> _Dataset items_
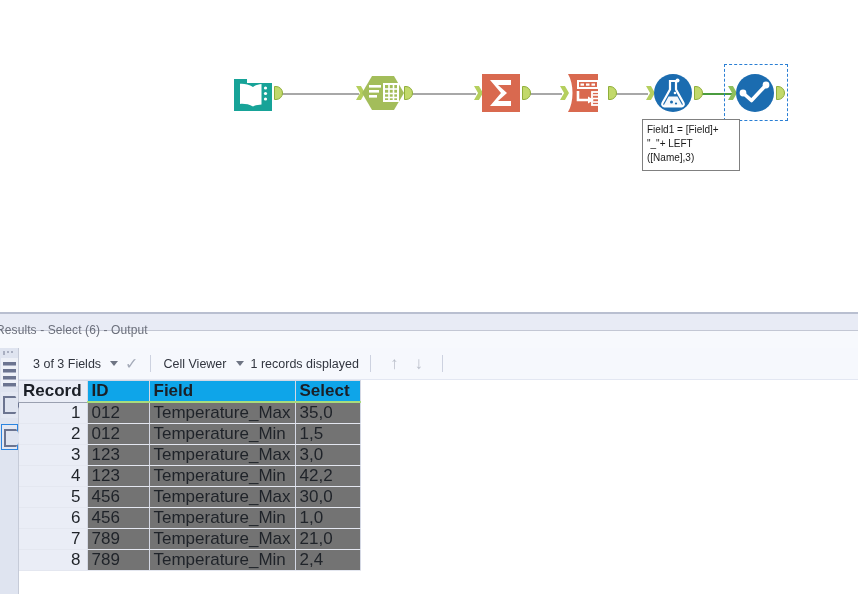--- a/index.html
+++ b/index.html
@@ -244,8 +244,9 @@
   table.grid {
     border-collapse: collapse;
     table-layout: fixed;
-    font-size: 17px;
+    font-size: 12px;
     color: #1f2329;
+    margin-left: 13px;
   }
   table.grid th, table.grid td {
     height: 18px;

> _Exercise goal_
Where a line above contains the string "grid", tally it, then give the number alone.

> _Solution for this task_
2